Data for analysis –
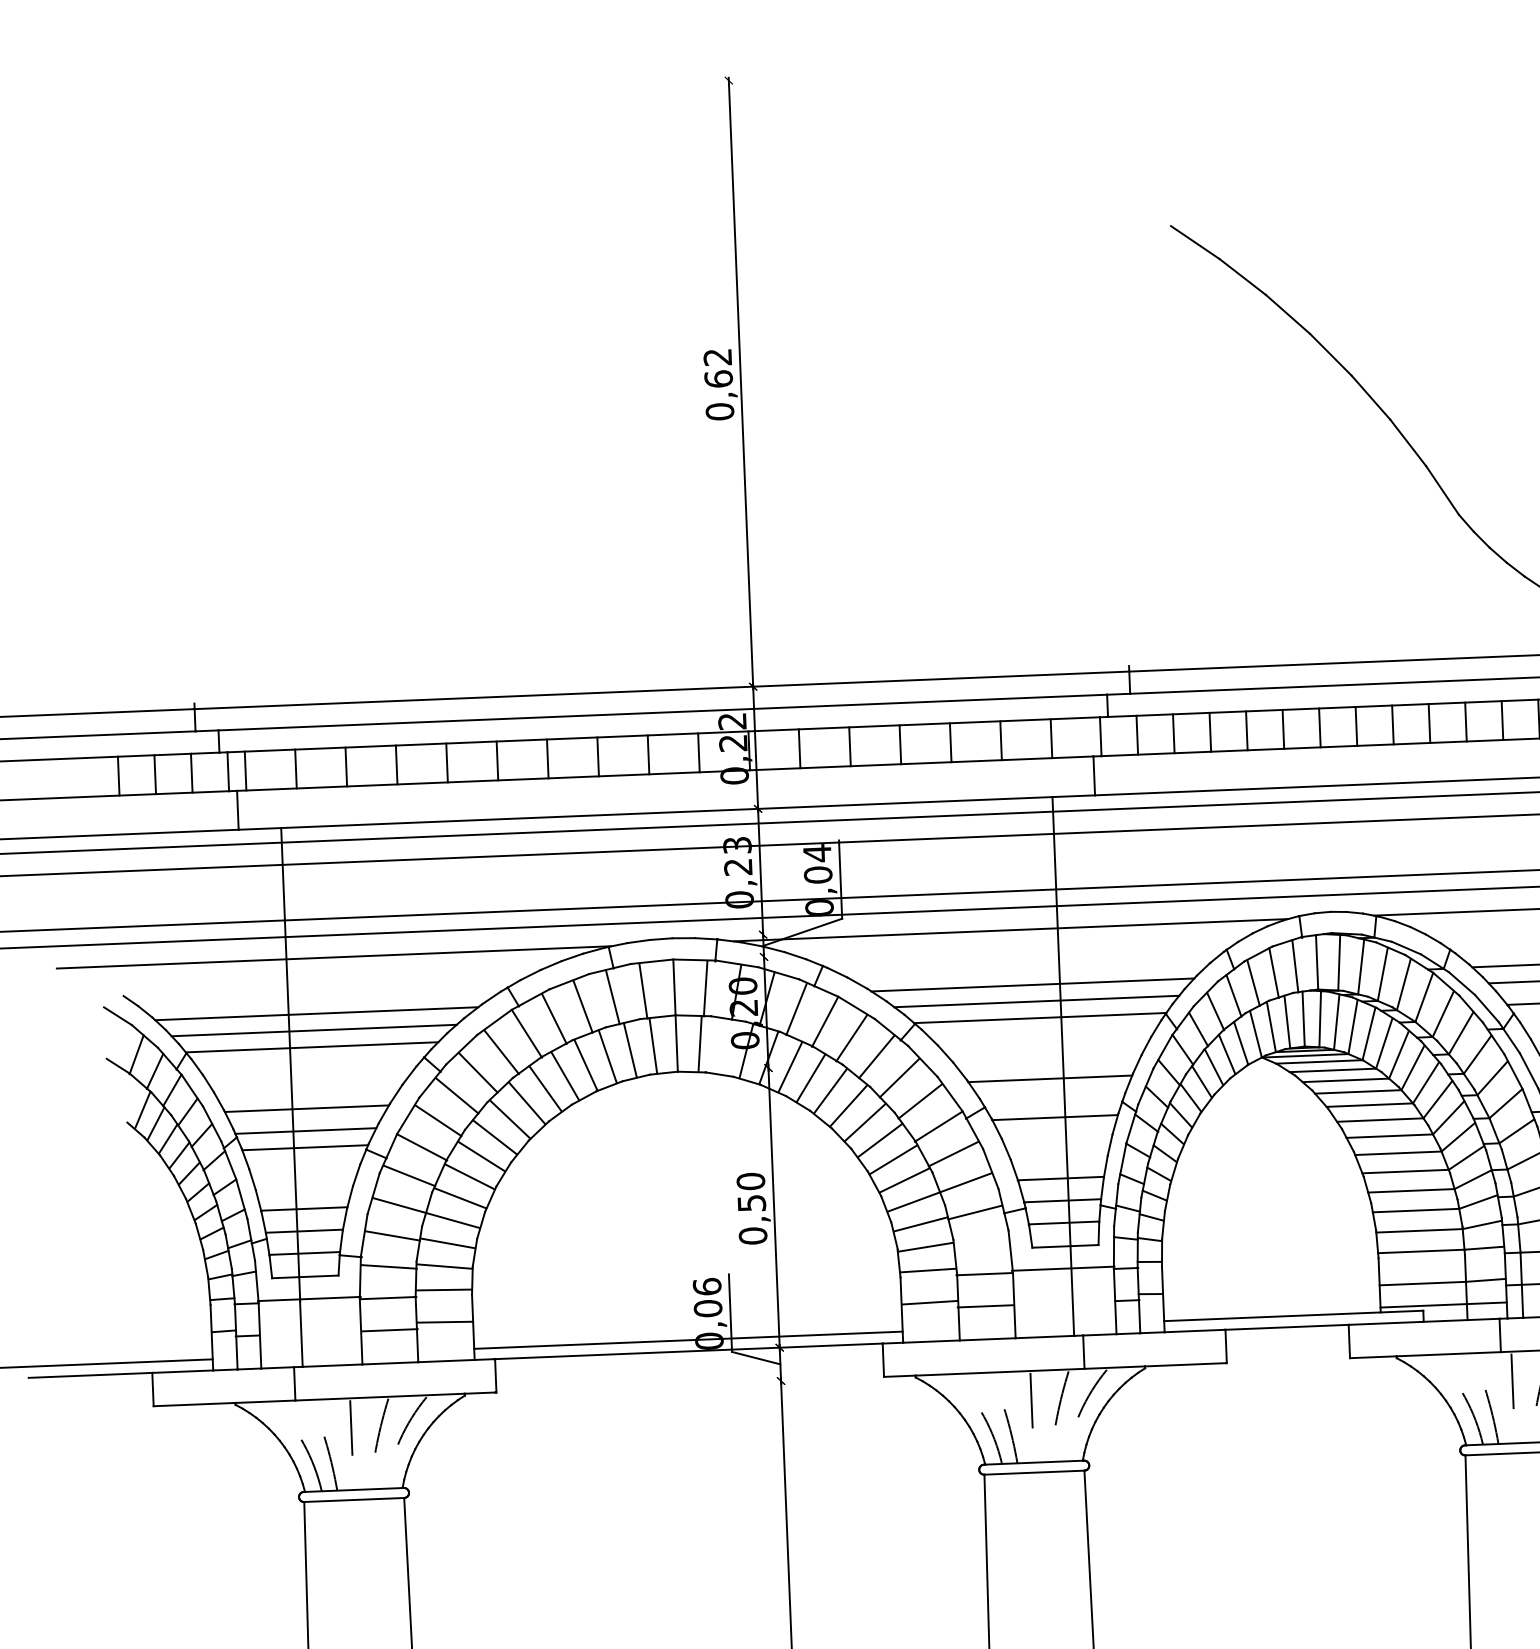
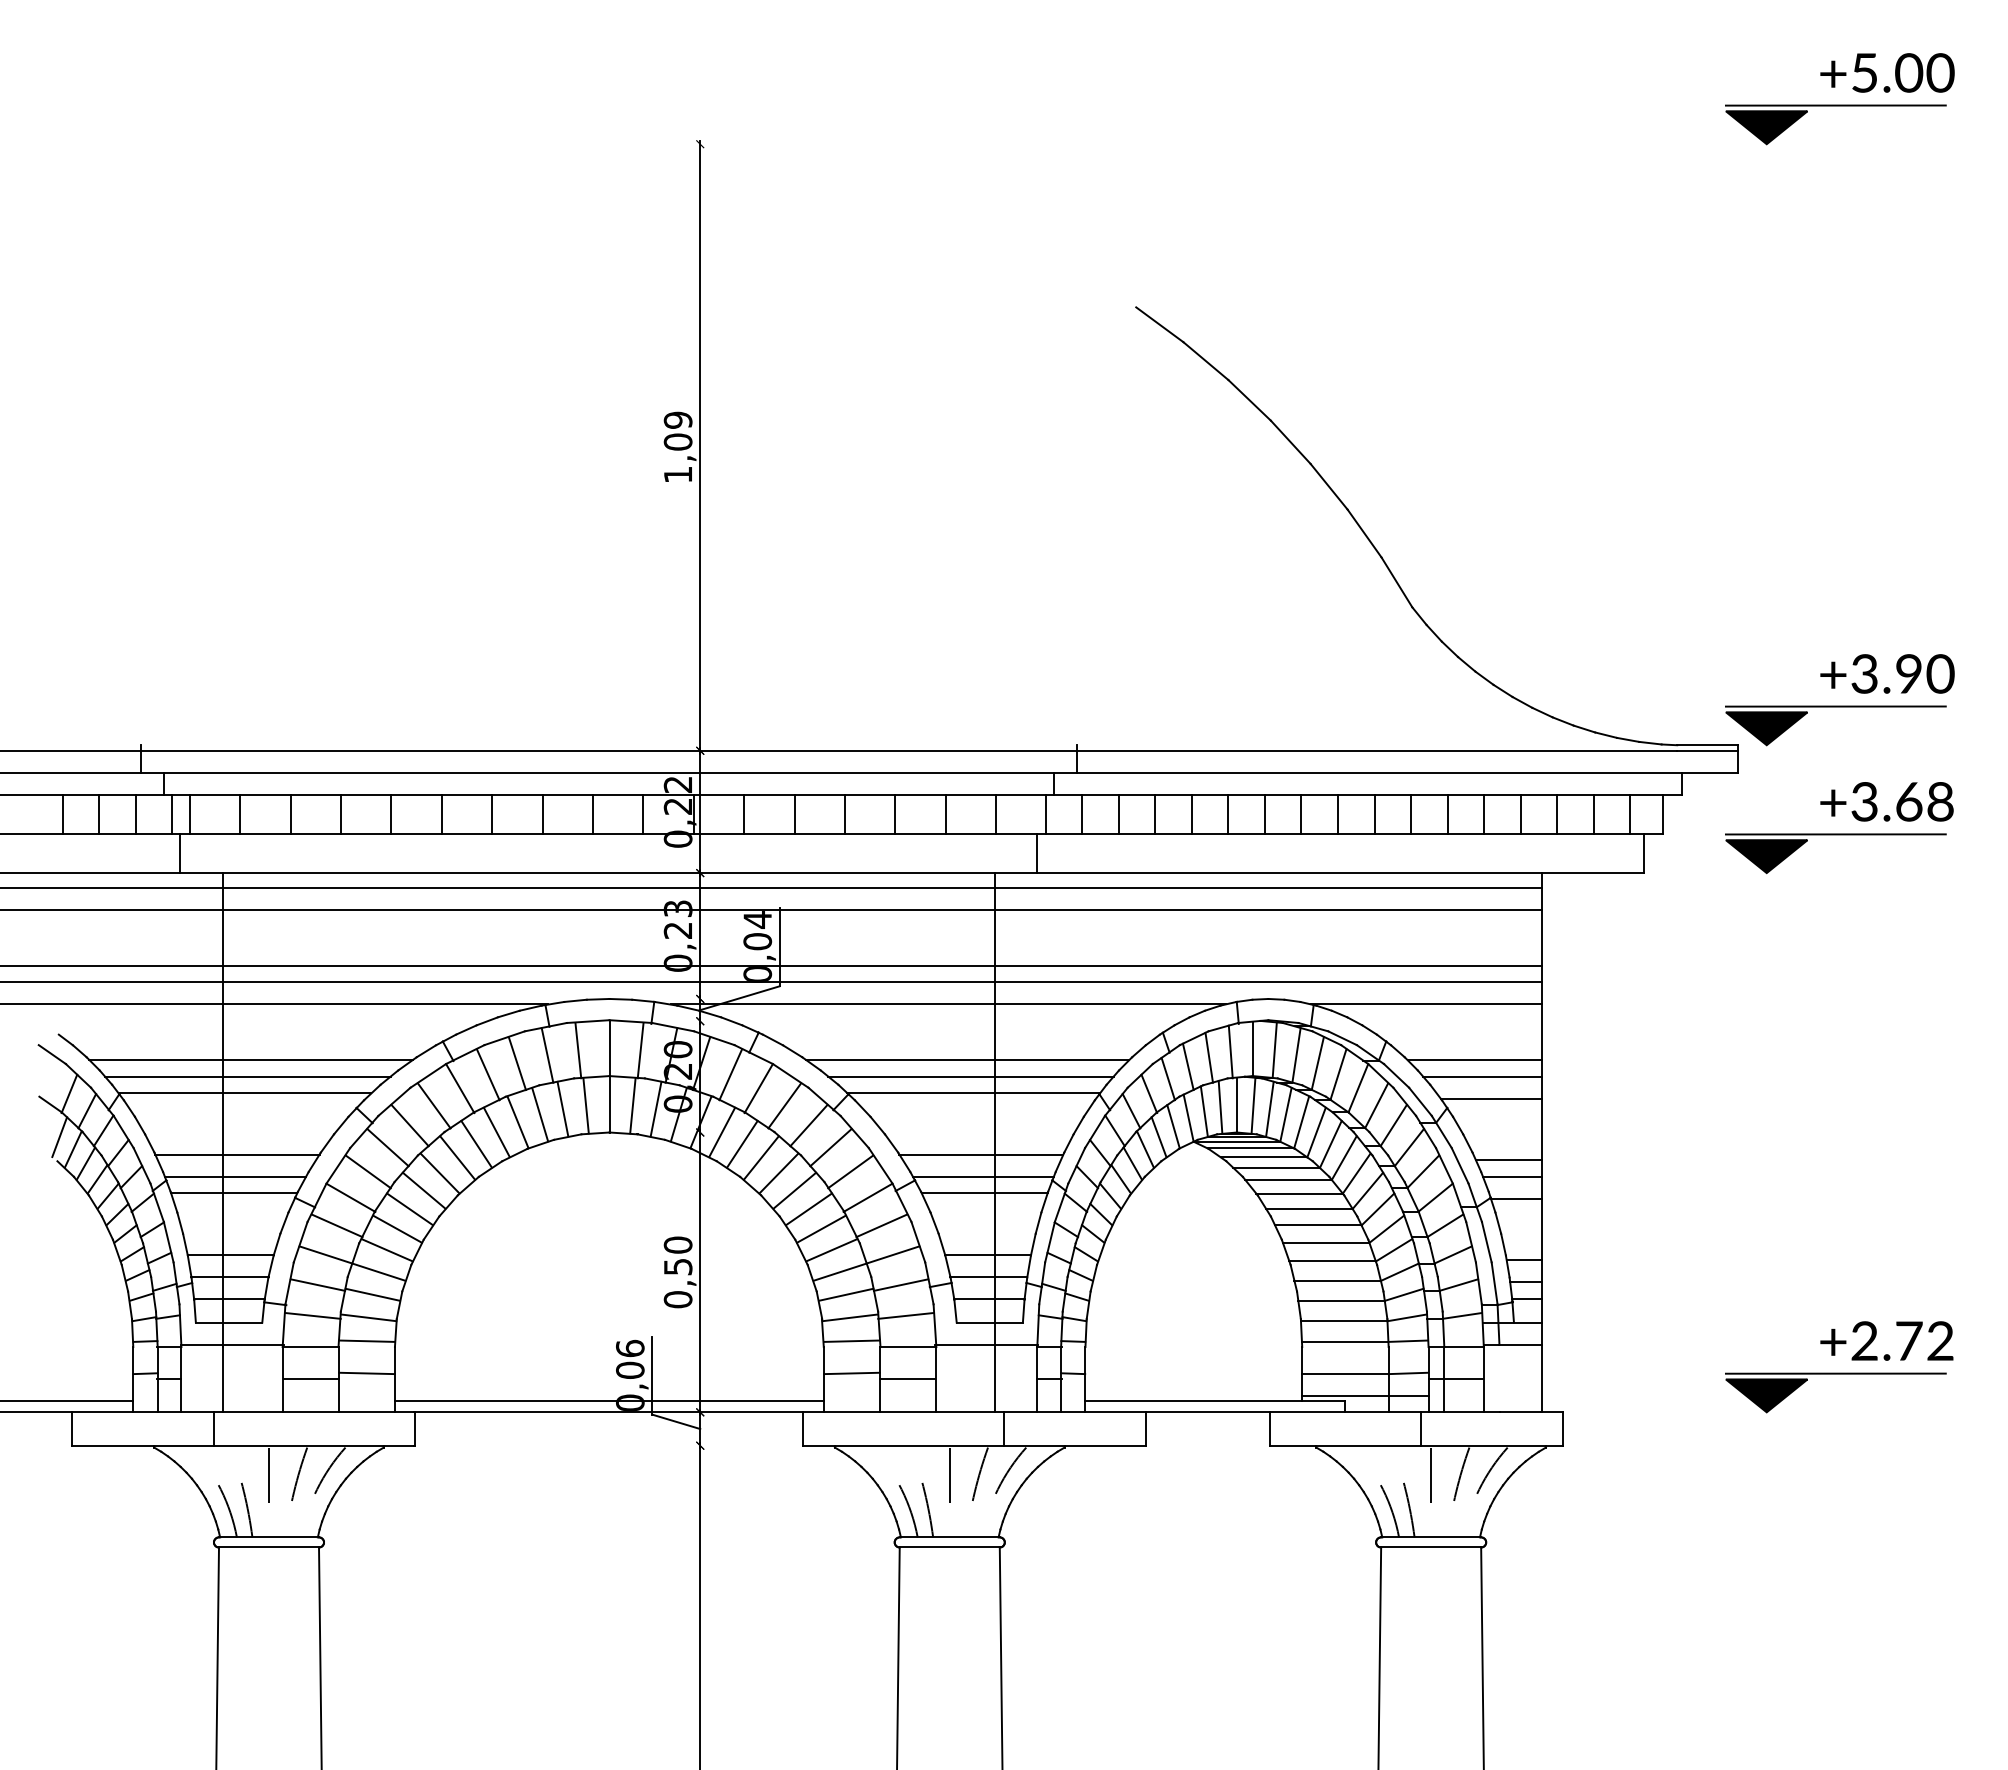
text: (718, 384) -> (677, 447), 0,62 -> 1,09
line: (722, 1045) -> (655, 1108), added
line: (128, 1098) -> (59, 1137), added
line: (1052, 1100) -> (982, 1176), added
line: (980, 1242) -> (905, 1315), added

Your task – Please output, exactly, the lines of the listing from the one containing "line: (722, 1045) -> (655, 1108), added" through the last, inclusive, and no other lines.

Reply –
line: (722, 1045) -> (655, 1108), added
line: (128, 1098) -> (59, 1137), added
line: (1052, 1100) -> (982, 1176), added
line: (980, 1242) -> (905, 1315), added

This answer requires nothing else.